Excerpted text:
════════════════════
# What are the best knife set to use for home cooking?



## kurosawakung (Jul 8, 2020)

I would like to the best set for a home cooking knife set. And as I say best also including to the price. The product is good and the price is worth it for a home cooking chef. 
Mine are getting old so I think it is time to change it, I want to hear some recommendations from the pros.
Thank you in advanced


----------



## phatch (Mar 29, 2002)

There is no recommended set. We recommend indivual knives as that is the best value and performance.

If you're determined a set matches your priorities best you should probably look at consumer reports


----------



## phatch (Mar 29, 2002)

So generally speaking we would recommend a base of 3 knives

Chefs, usually 10" over 8" but either works
Petty 5-6"
Paring

As you expand from there , a bread knife is next to consider

Most sets have a bunch of knives of other types, most of which you'll never use and some filler steak knives. I own no steak knives and don't miss them.

Victorinox has a line of kitchen knives under the Forschner brand. These usually are rated best buys from Cooks illustrated/America's Test Kitchen in their respective types. I have their bread knife and paring knife and find them very good for the price.

They offer these four knives as a "set" without a block at a good price.


When that link breaks, look for Fibrox Pro Knife Set, 4 piece.

But there are better performing blades in every category.


----------



## retiredbaker (Dec 29, 2019)

kurosawakung said:


> I would like to the best set for a home cooking knife set. And as I say best also including to the price. The product is good and the price is worth it for a home cooking chef.
> Mine are getting old so I think it is time to change it, I want to hear some recommendations from the pros.
> Thank you in advanced


Old quality knives are always quality knives.
════════════════════
Assigned task 1: Please list the knife types that phatch gives as the base in the knife set thread, plus the one named as the next to consider.
Assigned task 2: Write a continuation of the knife set thread, starting after its final sentence.
The rows that come after this have no connection to the knife set thread.

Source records
════════════════════
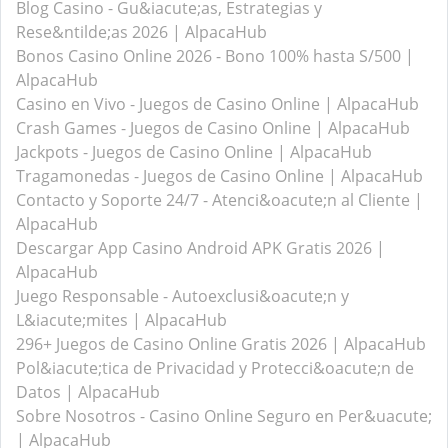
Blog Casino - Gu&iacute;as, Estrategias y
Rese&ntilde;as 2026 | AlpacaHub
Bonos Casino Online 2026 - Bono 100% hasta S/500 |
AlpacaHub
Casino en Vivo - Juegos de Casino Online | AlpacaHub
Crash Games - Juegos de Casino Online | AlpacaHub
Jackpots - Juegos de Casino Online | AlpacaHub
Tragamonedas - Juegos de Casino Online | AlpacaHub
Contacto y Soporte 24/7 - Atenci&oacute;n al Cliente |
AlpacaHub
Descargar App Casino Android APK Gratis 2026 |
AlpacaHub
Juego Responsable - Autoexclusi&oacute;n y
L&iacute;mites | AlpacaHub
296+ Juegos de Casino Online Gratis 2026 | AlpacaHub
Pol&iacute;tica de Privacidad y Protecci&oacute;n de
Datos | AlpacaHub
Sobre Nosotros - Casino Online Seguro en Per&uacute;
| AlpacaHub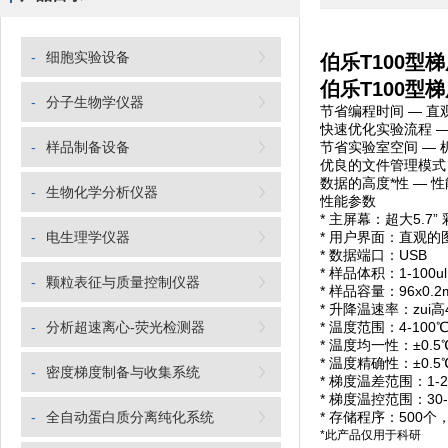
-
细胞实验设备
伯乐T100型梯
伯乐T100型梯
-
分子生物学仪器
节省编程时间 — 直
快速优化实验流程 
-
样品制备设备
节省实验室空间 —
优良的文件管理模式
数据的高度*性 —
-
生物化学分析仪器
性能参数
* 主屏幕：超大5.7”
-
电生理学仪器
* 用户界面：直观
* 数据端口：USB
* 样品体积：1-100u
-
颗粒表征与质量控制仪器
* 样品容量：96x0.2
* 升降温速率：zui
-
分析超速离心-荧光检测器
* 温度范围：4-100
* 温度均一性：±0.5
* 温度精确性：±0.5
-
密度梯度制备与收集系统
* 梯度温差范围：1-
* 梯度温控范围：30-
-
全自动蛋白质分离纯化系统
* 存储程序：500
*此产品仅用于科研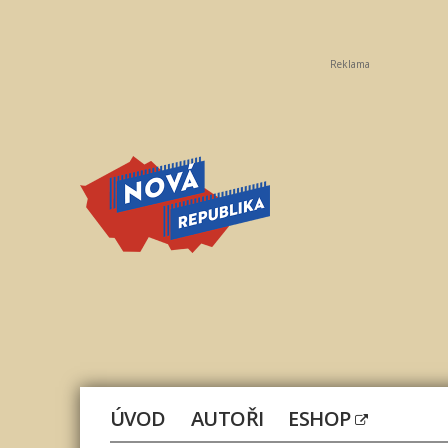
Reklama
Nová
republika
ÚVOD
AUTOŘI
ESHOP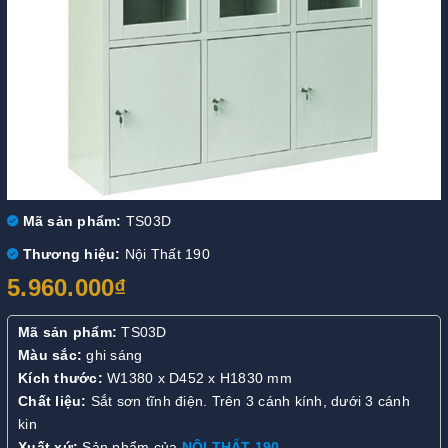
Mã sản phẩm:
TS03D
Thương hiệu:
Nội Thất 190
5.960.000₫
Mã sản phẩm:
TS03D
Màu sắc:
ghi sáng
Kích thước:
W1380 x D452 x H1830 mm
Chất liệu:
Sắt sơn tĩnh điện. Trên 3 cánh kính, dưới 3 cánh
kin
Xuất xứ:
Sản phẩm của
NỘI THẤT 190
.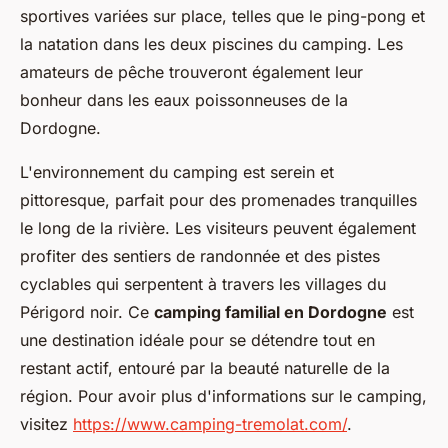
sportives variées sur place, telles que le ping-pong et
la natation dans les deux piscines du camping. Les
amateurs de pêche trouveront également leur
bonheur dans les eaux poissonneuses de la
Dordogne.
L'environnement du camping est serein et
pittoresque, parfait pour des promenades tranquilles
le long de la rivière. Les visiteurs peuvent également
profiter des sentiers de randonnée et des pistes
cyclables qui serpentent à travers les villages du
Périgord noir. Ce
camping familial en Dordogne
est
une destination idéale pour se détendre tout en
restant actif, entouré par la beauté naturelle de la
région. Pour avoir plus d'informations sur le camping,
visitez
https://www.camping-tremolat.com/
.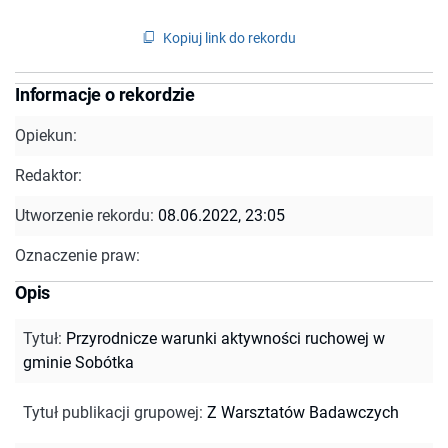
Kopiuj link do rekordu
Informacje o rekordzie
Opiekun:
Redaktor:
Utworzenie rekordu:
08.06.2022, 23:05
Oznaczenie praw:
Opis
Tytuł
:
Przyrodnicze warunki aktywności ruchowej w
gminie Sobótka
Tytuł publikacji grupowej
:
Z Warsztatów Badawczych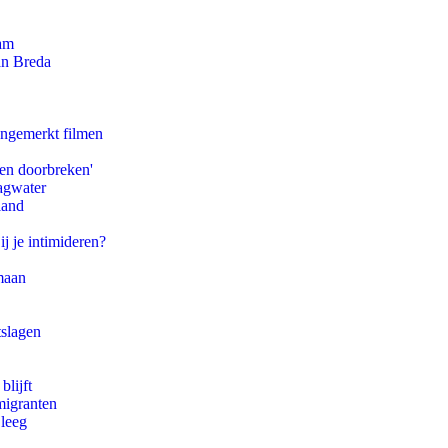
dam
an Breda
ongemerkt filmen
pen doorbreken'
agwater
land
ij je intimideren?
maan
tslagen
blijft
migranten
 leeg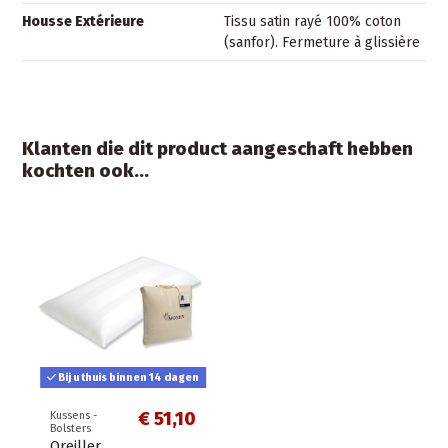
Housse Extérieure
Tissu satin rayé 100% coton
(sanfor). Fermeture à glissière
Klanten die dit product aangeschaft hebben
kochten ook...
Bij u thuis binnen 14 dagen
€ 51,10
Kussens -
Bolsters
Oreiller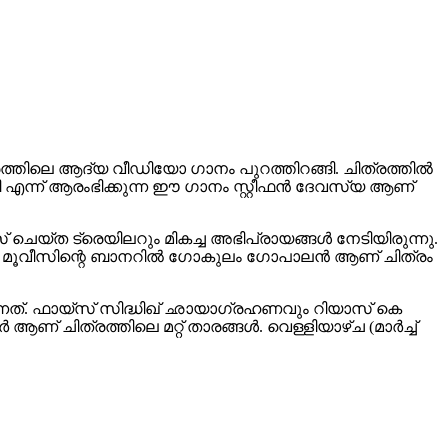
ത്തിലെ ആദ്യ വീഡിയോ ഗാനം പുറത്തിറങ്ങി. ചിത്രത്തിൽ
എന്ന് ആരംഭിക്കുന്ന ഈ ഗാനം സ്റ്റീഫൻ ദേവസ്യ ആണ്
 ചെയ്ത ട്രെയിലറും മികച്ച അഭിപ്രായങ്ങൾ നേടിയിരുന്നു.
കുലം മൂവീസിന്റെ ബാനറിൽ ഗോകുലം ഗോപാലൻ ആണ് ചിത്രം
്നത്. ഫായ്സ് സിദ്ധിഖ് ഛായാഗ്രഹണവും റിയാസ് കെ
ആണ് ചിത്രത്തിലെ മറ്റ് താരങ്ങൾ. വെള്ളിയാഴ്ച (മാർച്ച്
════════════════════
Answer section 1: Chef's knife (usually 10" over 8", though either works), petty knife (5–6"), paring knife, and bread knife.

Answer section 2:
I was a butcher apprentice when i was 16, they swore by carbon steel, stainless don't hold an edge as well. They ran the blades on a steel constantly.
I had good knives yrs ago but they go missing if you work in big kitchens, I just use cheap stainless with nylon handles now.
The last chef I worked with had a knife jones, he had all syrian steel compound blades, must have paid dearly.
Don't discount a good cleaver, in the right hands...


----------



## foodpump (Oct 10, 2005)

1) “best” is different for everyone
2) knife “sets” are marketing hype, as Phatch says, go for a 9-10” chef’s, a paring, and a bread knife. If you do a lot of meat, a boning knife is pretty handy
3) Victorinox is pretty much best bang for your buck. They are inexpensive, but not cheaply made
4) either learn how to sharpen your knives or find a reputable sharpener. Cars need gas, and knives need sharpening, doesn’t matter what brand or type of steel, they get dull with use


----------



## Innocuous Lemon (Apr 29, 2019)

as mr pump said, dont get a set, make your own. Id recommend

- a nice big chefs knife
- poultry shears (oxo gud grip do it well)
- a little petty knife

if you can find a chefs knife from the brand "Kuma" id reccomend it. best £20 i ever spent.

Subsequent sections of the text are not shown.